Mass Spec May Bring ‘Bath Salts’ Bust

ACS Meeting News: Isotope ratio analysis traces feedstock fingerprints in drug syntheses

by Carmen Drahl
September 9, 2011

Analyzing elements’ isotope ratios can authenticate wines and cheeses, as well as expose clandestine labs where illicit drugs such as cocaine are made. Now, chemists report that this strategy also has the potential to detect the provenance of complex designer-drug mixtures known as bath salts, which provide users with a high but remain legal in many U.S. states. In May, Oliver B. Sutcliffe, Niamh Nic Daeid, and colleagues at the University of Strathclyde, in Glasgow, Scotland, published the first reliable liquid chromatography test for mephedrone, a common ingredient in bath salt powders (J. Pharm.
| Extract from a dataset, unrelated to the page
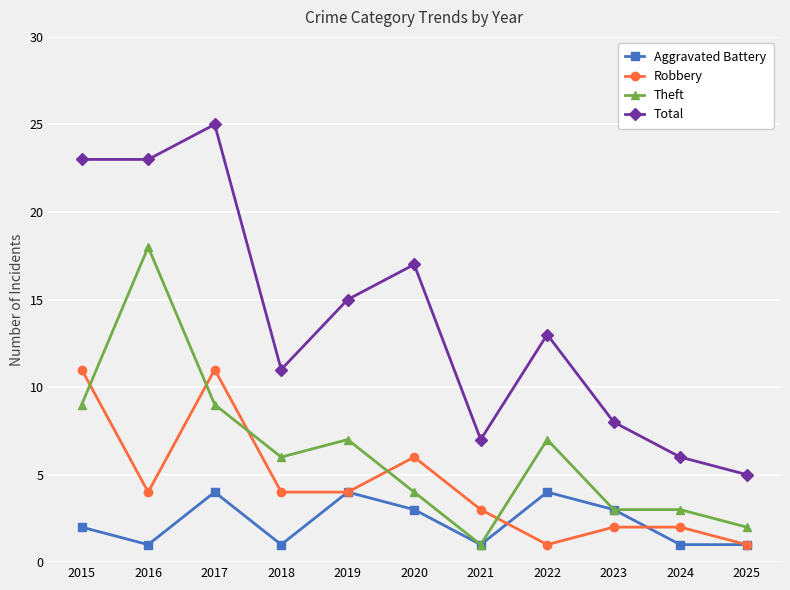

Reading left to right, extract all data points from this chart.

Aggravated Battery: 2	1	4	1	4	3	1	4	3	1	1
Robbery: 11	4	11	4	4	6	3	1	2	2	1
Theft: 9	18	9	6	7	4	1	7	3	3	2
Total: 23	23	25	11	15	17	7	13	8	6	5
Biomed. Anal., DOI: 10.1016/j.jpba.2011.05.022). They have now used isotope-ratio mass spectrometry to trace several structurally related substances in simulated bath salt samples, including mephedrone and methylenedioxypyrovalerone, back to their starting materials. The proof of the pudding, Sutcliffe said, would be to do the same thing with street samples, something the team plans to work on soon. He added that the team can identify the components of street samples with NMR, but he noted that NMR instruments are far rarer in forensic labs than are mass spectrometers and that the technique cannot link drugs to manufacturers.